Mass General Brigham Health
Financial Agreement with NWC ESSENTIAL DERMATOLOGY
Essential Dermatology, PLLC / Essential Dermatology NWH PLLC / Essential Dermatology BILH, PLLC
ESSENTIAL DERMATOLOGY is devoted to providing you with the best possible care. If you have health insurance, we are committed to helping you receive your maximum allowable benefits. We must emphasize that as health care providers, our relationship is with you, not your insurance company. The filing of insurance claims is a courtesy that we extend to our patients; all charges are your responsibility from the date the services were rendered.
· I understand that I am financially responsible for any services not covered or allowed, but not paid due to the terms of my insurance coverage. I understand that it is my responsibility to comply with the guidelines set by my insurance company.
· I understand that all co-payments, deductibles, and non-covered charges are due at the time of service.

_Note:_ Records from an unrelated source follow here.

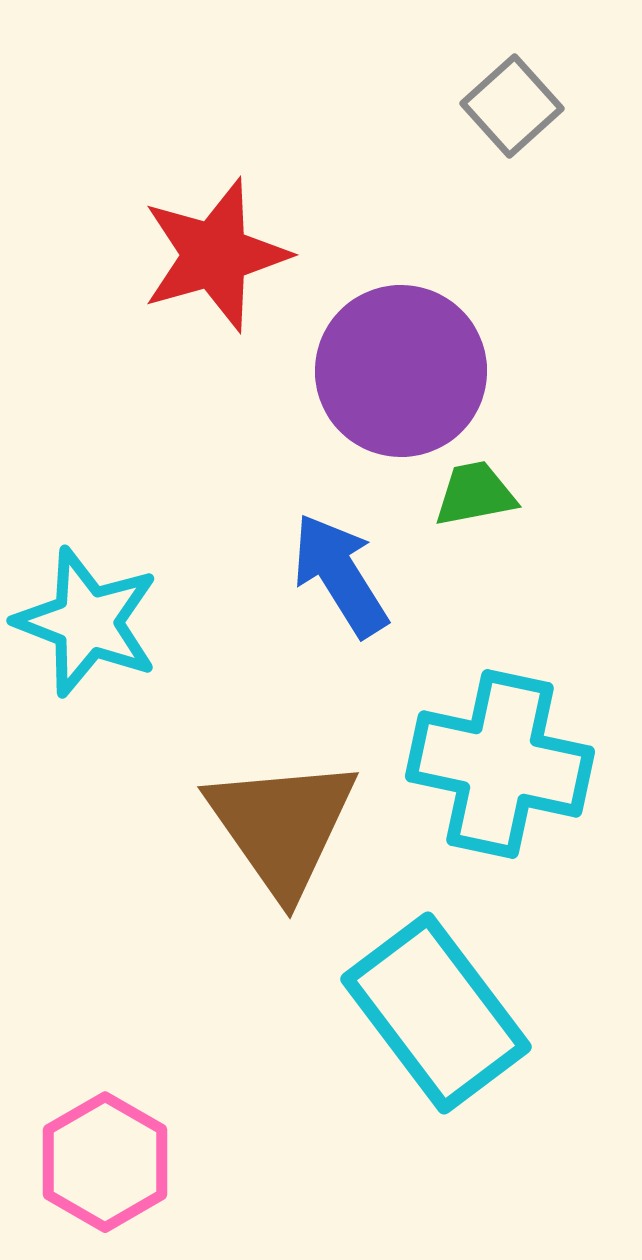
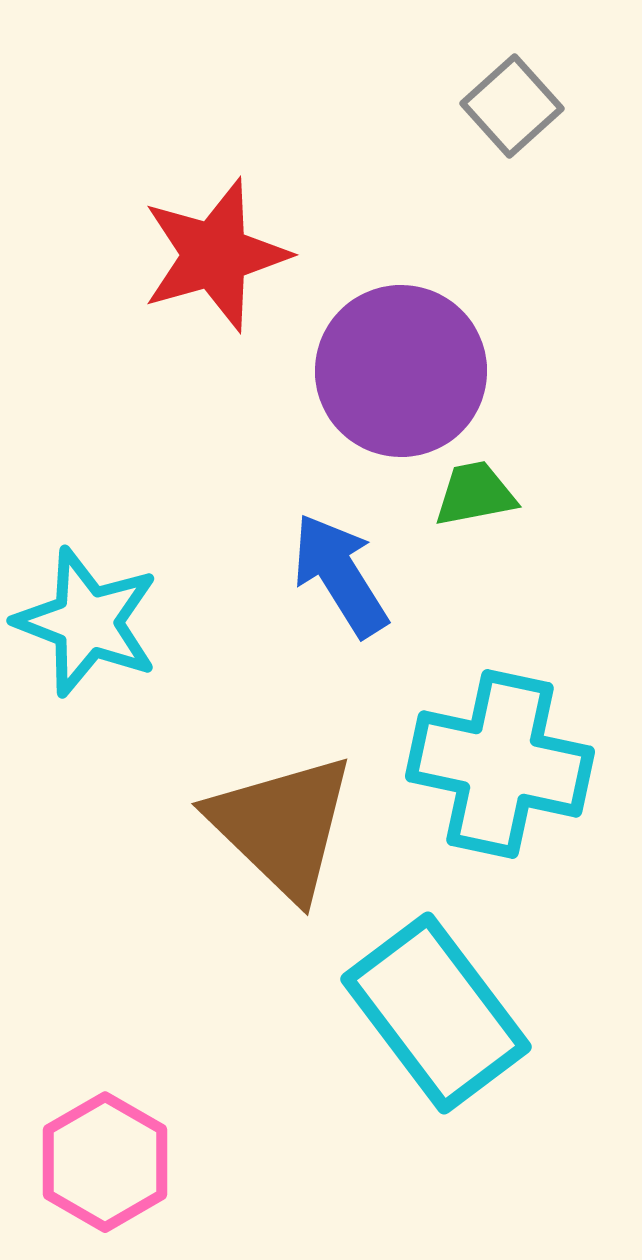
brown triangle: rotated 11 degrees counterclockwise
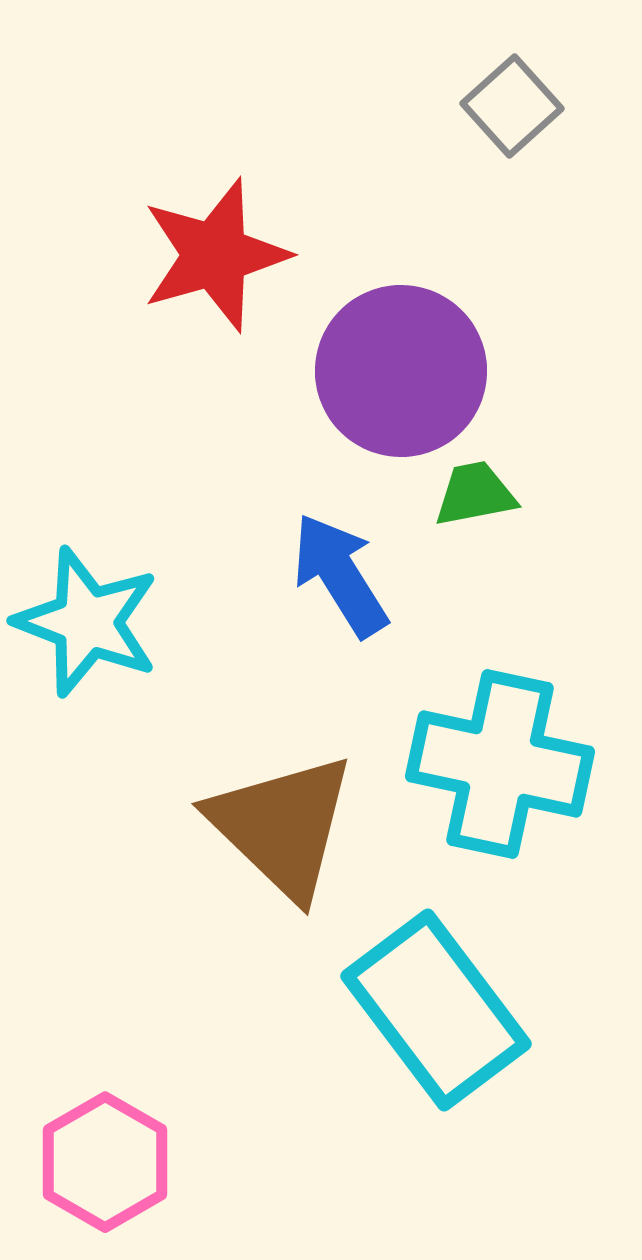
cyan rectangle: moved 3 px up
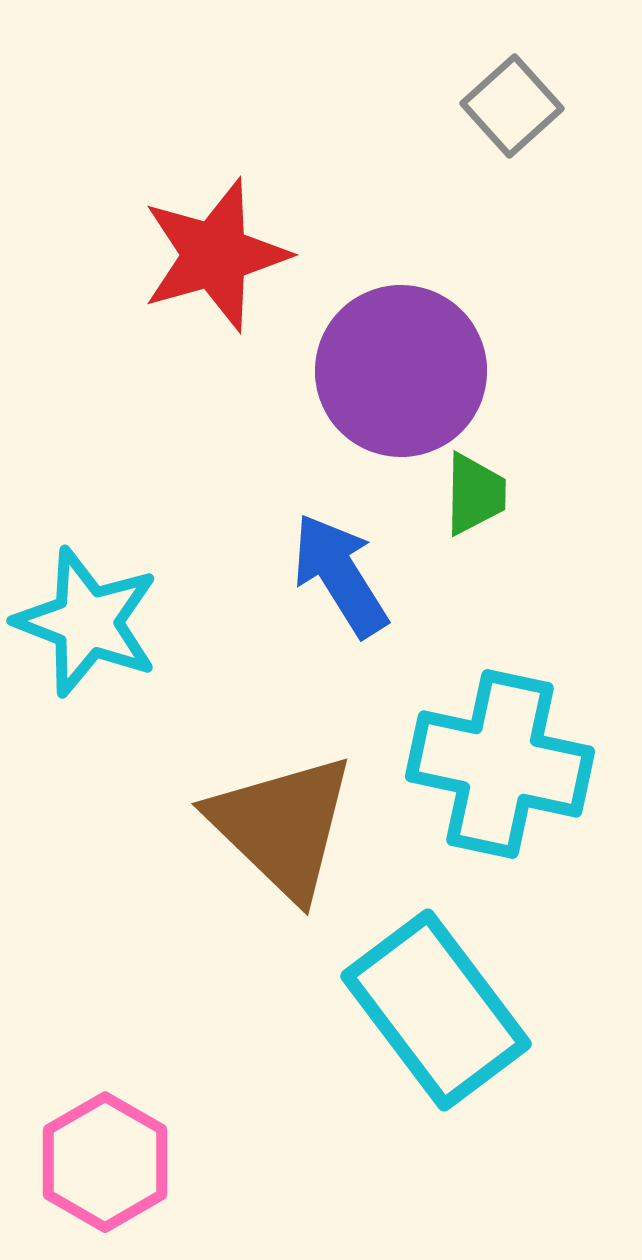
green trapezoid: rotated 102 degrees clockwise
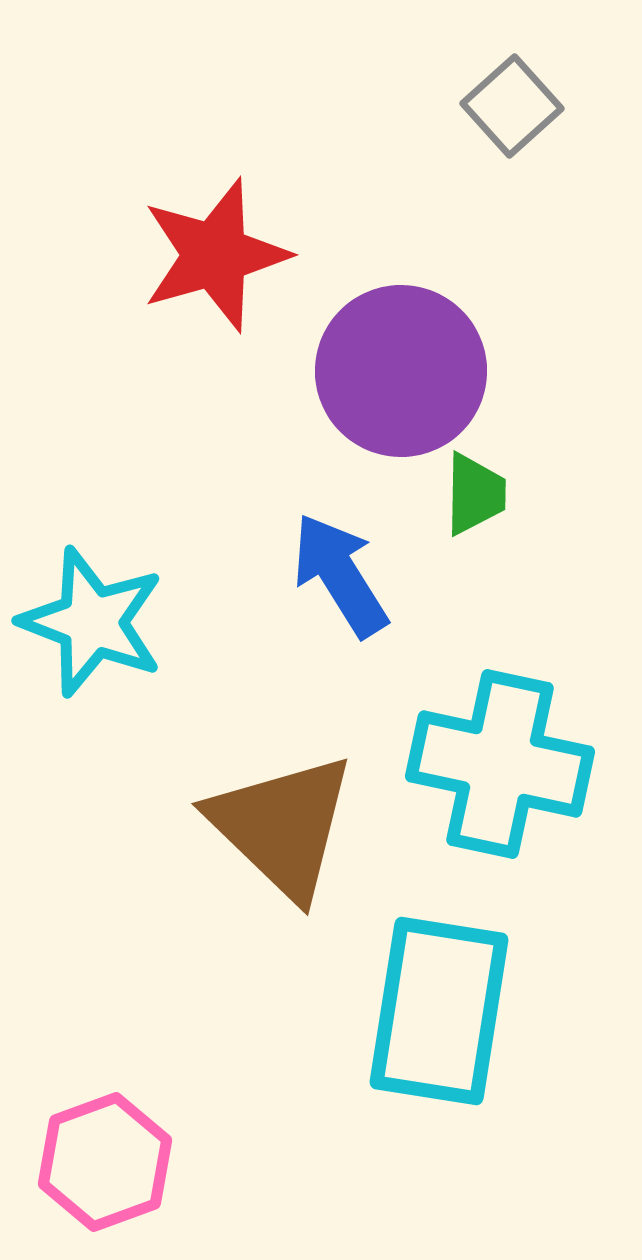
cyan star: moved 5 px right
cyan rectangle: moved 3 px right, 1 px down; rotated 46 degrees clockwise
pink hexagon: rotated 10 degrees clockwise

· I accept full responsibility for payment of services and/or for securing necessary primary care referrals or pre-approval for medical visits. If applicable, I understand that I have an obligation to obtain a referral for specialist services from my primary care physician (PCP) prior to having services rendered. I acknowledge that if the appropriate referral/authorizations are not on file at the time services are rendered, that I am financially responsible for any charges denied by my health insurance carrier as a result.
· I accept that a cancellation fee of $100 will be charged for any missed appointment if 24 hours’ notice is not given, or for arriving significantly late for my appointment(s), unless acceptable documentation of an emergency is provided.
· If uninsured, full payment for all services is due on the date of service. I understand that future appointments may be contingent upon having met my financial obligations within the office, or having made appropriate arrangements with NWC ESSENTIAL DERMATOLOGY.
· If the visit is a work-related injury, I acknowledge that it is my responsibility to obtain an authorized claim number from my employer's worker's compensation insurance carrier and maintain approval for every visit. I am financially responsible for all non-authorized charges.
· I hereby authorize payment directly to NWC ESSENTIAL DERMATOLOGY for services rendered otherwise payable to me. I authorize release of information required to complete insurance claims.
HIGH DEDUCTIBLE PLANS: Special Notice
Essential Dermatology, PLLC wants patients to be fully informed regarding the specific benefits afforded to subscribers by their health insurance carriers. Specifically, patients with high deductible plans should take notice of their carrier's policies regarding out-of-pocket costs and deductibles.
For example, if a subscriber's (patient's) health insurance plan has a $2000 deductible, before reaching the $2000 deductible, this individual will likely be responsible for ALL charges associated with a given visit to Essential Dermatology per the carrier's policies. With any questions regarding your specific plan's benefits, please reach out to your carrier directly.
My signature below affirms that I have read and agree to the above statements and have accepted responsibility for all fees incurred for my medical care.